### Problem description
Once the data has been read, restate all of it exactly.

[Exercise material — start]

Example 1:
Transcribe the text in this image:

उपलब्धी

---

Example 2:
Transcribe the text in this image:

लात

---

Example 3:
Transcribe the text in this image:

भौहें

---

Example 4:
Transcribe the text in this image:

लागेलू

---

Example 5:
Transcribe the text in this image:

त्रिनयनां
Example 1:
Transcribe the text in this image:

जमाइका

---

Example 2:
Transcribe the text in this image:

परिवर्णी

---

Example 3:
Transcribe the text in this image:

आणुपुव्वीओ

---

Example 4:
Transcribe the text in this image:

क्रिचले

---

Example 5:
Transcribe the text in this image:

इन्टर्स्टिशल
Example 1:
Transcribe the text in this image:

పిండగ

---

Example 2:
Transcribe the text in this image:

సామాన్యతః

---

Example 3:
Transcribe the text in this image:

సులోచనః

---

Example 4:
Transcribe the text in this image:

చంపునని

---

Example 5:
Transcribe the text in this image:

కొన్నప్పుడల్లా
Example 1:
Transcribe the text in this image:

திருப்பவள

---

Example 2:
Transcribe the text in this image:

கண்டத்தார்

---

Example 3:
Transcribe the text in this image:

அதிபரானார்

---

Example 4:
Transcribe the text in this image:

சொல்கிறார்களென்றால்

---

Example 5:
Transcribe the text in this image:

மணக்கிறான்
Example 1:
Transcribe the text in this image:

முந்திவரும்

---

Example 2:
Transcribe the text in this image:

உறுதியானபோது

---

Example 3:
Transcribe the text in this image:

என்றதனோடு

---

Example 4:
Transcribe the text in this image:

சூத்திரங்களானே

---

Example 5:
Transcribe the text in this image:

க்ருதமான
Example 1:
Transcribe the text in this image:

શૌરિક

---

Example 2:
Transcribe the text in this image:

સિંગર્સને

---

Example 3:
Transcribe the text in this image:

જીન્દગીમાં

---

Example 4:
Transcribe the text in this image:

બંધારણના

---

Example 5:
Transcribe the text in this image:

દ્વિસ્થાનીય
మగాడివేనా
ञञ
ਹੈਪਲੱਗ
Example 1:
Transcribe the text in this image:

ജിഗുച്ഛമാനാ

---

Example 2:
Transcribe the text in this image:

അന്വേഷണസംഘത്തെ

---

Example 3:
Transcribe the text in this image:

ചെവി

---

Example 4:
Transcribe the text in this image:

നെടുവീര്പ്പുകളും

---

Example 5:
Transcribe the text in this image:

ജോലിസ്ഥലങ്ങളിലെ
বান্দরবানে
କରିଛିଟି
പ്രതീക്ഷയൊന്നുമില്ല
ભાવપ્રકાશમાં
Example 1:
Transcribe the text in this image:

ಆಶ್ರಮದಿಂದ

[Exercise material — finish]

### Response to this exercise
Example 1:
Transcribe the text in this image:

उपलब्धी

---

Example 2:
Transcribe the text in this image:

लात

---

Example 3:
Transcribe the text in this image:

भौहें

---

Example 4:
Transcribe the text in this image:

लागेलू

---

Example 5:
Transcribe the text in this image:

त्रिनयनां
Example 1:
Transcribe the text in this image:

जमाइका

---

Example 2:
Transcribe the text in this image:

परिवर्णी

---

Example 3:
Transcribe the text in this image:

आणुपुव्वीओ

---

Example 4:
Transcribe the text in this image:

क्रिचले

---

Example 5:
Transcribe the text in this image:

इन्टर्स्टिशल
Example 1:
Transcribe the text in this image:

పిండగ

---

Example 2:
Transcribe the text in this image:

సామాన్యతః

---

Example 3:
Transcribe the text in this image:

సులోచనః

---

Example 4:
Transcribe the text in this image:

చంపునని

---

Example 5:
Transcribe the text in this image:

కొన్నప్పుడల్లా
Example 1:
Transcribe the text in this image:

திருப்பவள

---

Example 2:
Transcribe the text in this image:

கண்டத்தார்

---

Example 3:
Transcribe the text in this image:

அதிபரானார்

---

Example 4:
Transcribe the text in this image:

சொல்கிறார்களென்றால்

---

Example 5:
Transcribe the text in this image:

மணக்கிறான்
Example 1:
Transcribe the text in this image:

முந்திவரும்

---

Example 2:
Transcribe the text in this image:

உறுதியானபோது

---

Example 3:
Transcribe the text in this image:

என்றதனோடு

---

Example 4:
Transcribe the text in this image:

சூத்திரங்களானே

---

Example 5:
Transcribe the text in this image:

க்ருதமான
Example 1:
Transcribe the text in this image:

શૌરિક

---

Example 2:
Transcribe the text in this image:

સિંગર્સને

---

Example 3:
Transcribe the text in this image:

જીન્દગીમાં

---

Example 4:
Transcribe the text in this image:

બંધારણના

---

Example 5:
Transcribe the text in this image:

દ્વિસ્થાનીય
మగాడివేనా
ञञ
ਹੈਪਲੱਗ
Example 1:
Transcribe the text in this image:

ജിഗുച്ഛമാനാ

---

Example 2:
Transcribe the text in this image:

അന്വേഷണസംഘത്തെ

---

Example 3:
Transcribe the text in this image:

ചെവി

---

Example 4:
Transcribe the text in this image:

നെടുവീര്പ്പുകളും

---

Example 5:
Transcribe the text in this image:

ജോലിസ്ഥലങ്ങളിലെ
বান্দরবানে
କରିଛିଟି
പ്രതീക്ഷയൊന്നുമില്ല
ભાવપ્રકાશમાં
Example 1:
Transcribe the text in this image:

ಆಶ್ರಮದಿಂದ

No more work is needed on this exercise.